Suppose I go out into any street in the world -- Peoria or Fallujah -- and start randomly punching people on the street. I feel fairly confident in predicting that the percentage of people who hit, kick, or shoot me will be far higher among those I hit than among those I didn't hit. As I wrote in my very first blog entry ever:
Do the terrorists hate us for our (relatively) libertarian culture, or for our un-libertarian foreign policy? Well, pretty obviously, both. The question is whether they would be motivated to give their lives in an attack on this country if they had only the cultural grudge against us, rather than the military grudge as well?
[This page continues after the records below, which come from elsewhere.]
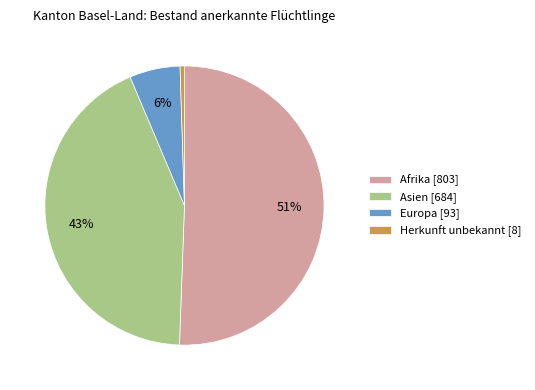

How many slices are in this pie chart?

4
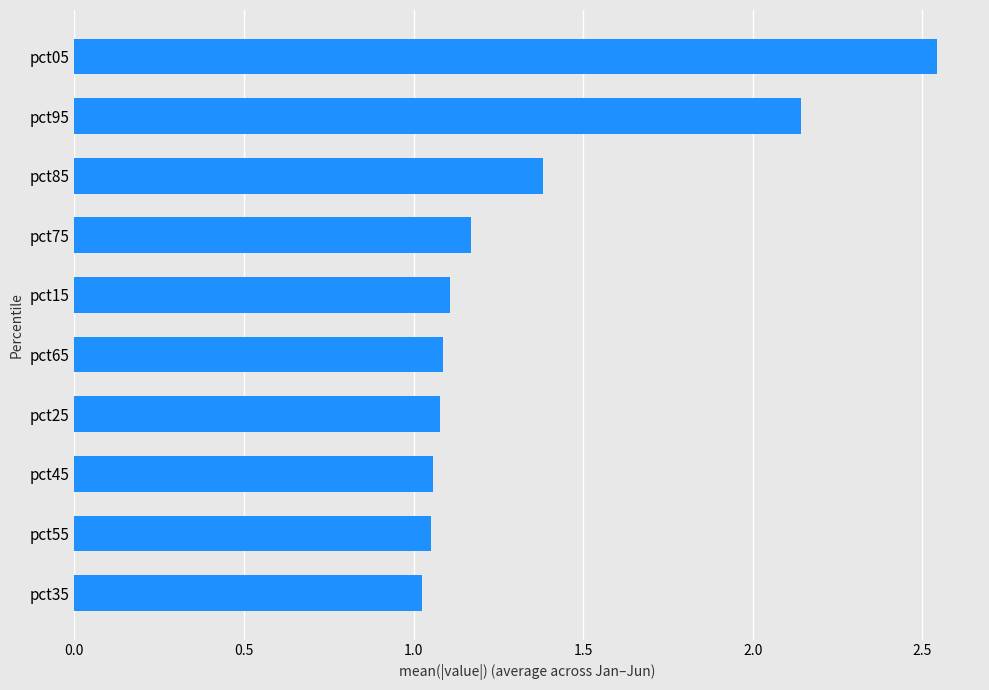

What is the sum of all values?

13.6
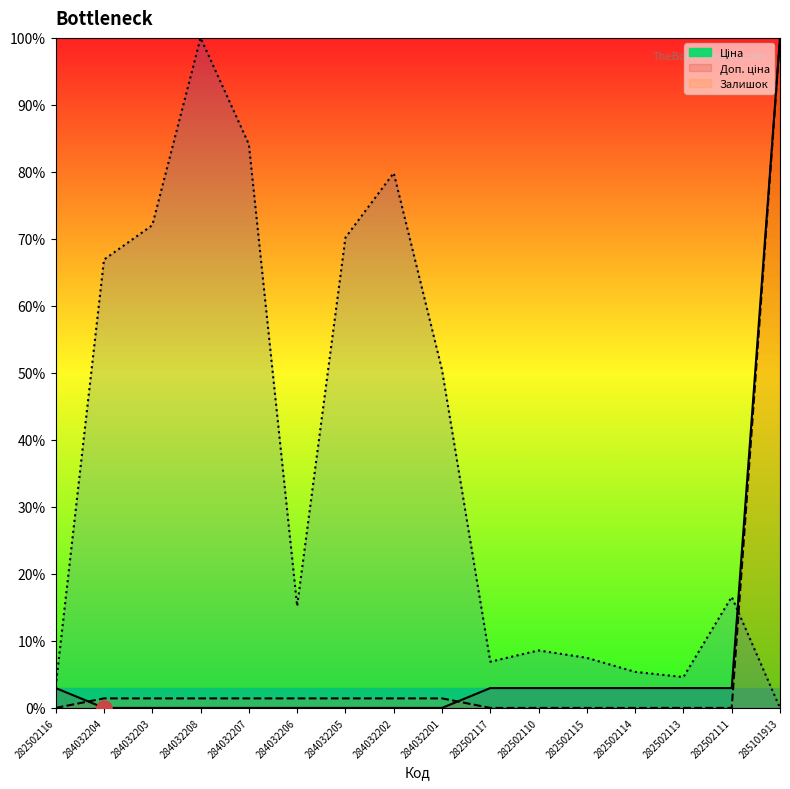

Which series contains the highest Y value?

Ціна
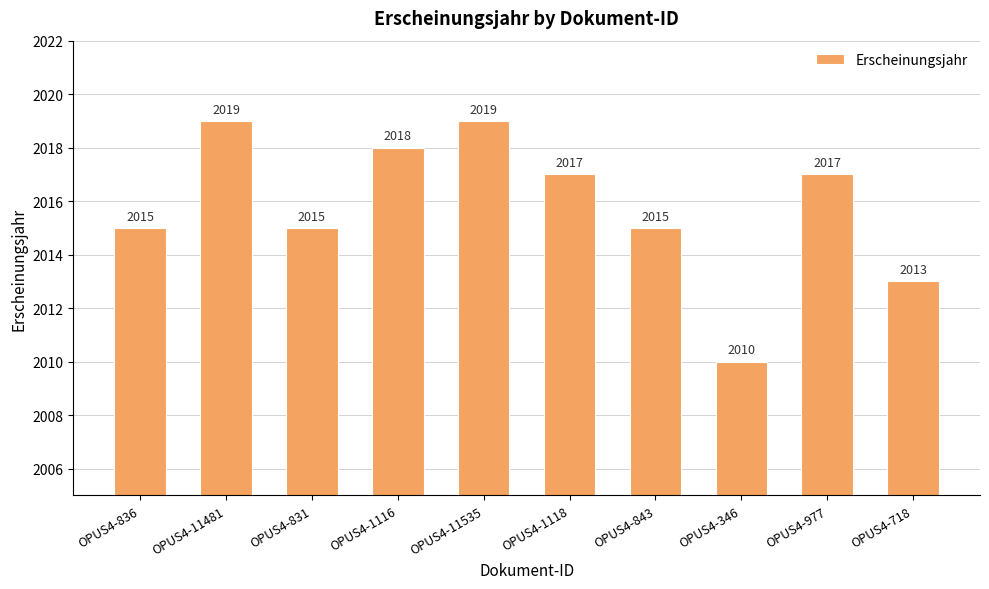

What is the value of the 1st bar from the left?

2015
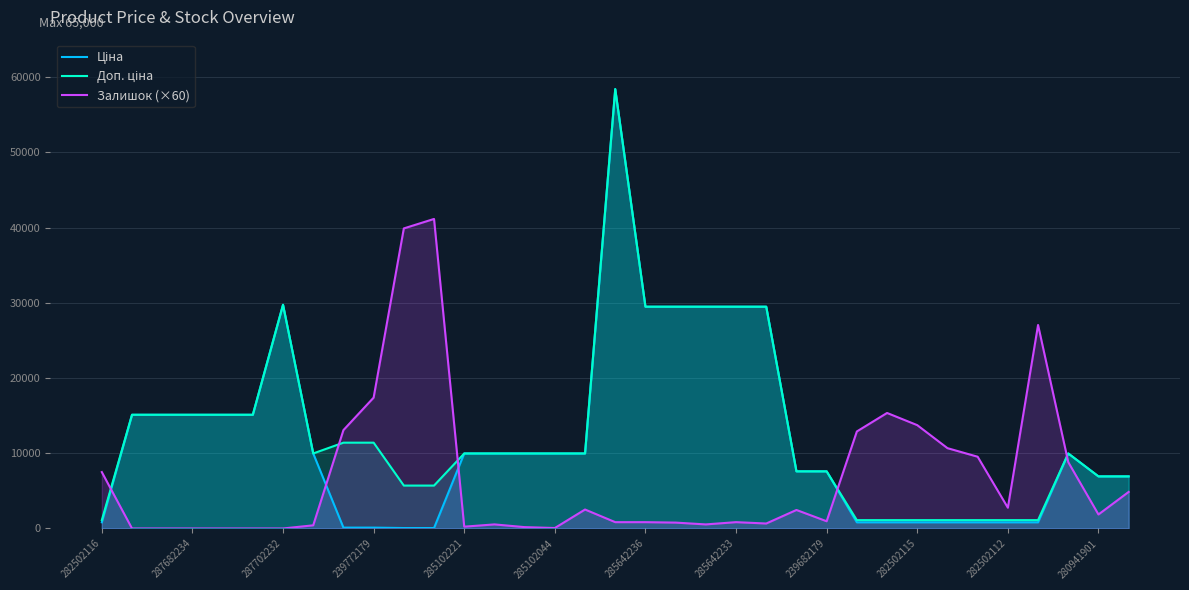

How many intersections are there between Ціна and Залишок (×60)?

5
Sure, I imagine some would still be willing. ... All the same, I for one find it hard to imagine al-Qaeda having quite as easy a time recruiting suicide hijackers on the basis of a mere horror of Baywatch.And recruitment is really the issue here. Jacob thinks it's"simply untrue that the Iraqi sanctions prompted 9/11," since those sanctions were not"a wrong of any great importance to Bin Laden." Now I don't know whether bin Laden cared about the Iraqi sanctions or not, but the sanctions certainly were one more grievance that helped to fuel resentment against the U.S. in the Islamic world. I rather suspect that bin Laden was thrilled with the U.S. invasion of Iraq, since it simultaneously hurts one enemy (Hussein) and makes another (the U.S.) look bad -- while bringing much closer the prospect of a fundamentalist régime in Iraq. But bin Laden has nevertheless loudly proclaimed his outrage over the invasion, because he's playing to an audience, and that audience isn't us.
What matters is not so much what bin Laden cares about aswhat his potential recruits care about -- and I don't see anything"mechanistic" about the assumption that there might be correlations between a) the amount of damage the U.S. inflicts on the Muslim world, b) the number of Muslims who feel angry and resentful toward the U.S., and c) the number of potential al-Qaeda recruits. This isn't any sort of praxeological law; it's just common sense. Assuming that there's no such correlation, that anybody who becomes a terrorist would have been a terrorist anyway, seems enormously unrealistic. Indeed, in the context of defending U.S. foreign policy it seems like wishful thinking of, well, Panglossian proportions.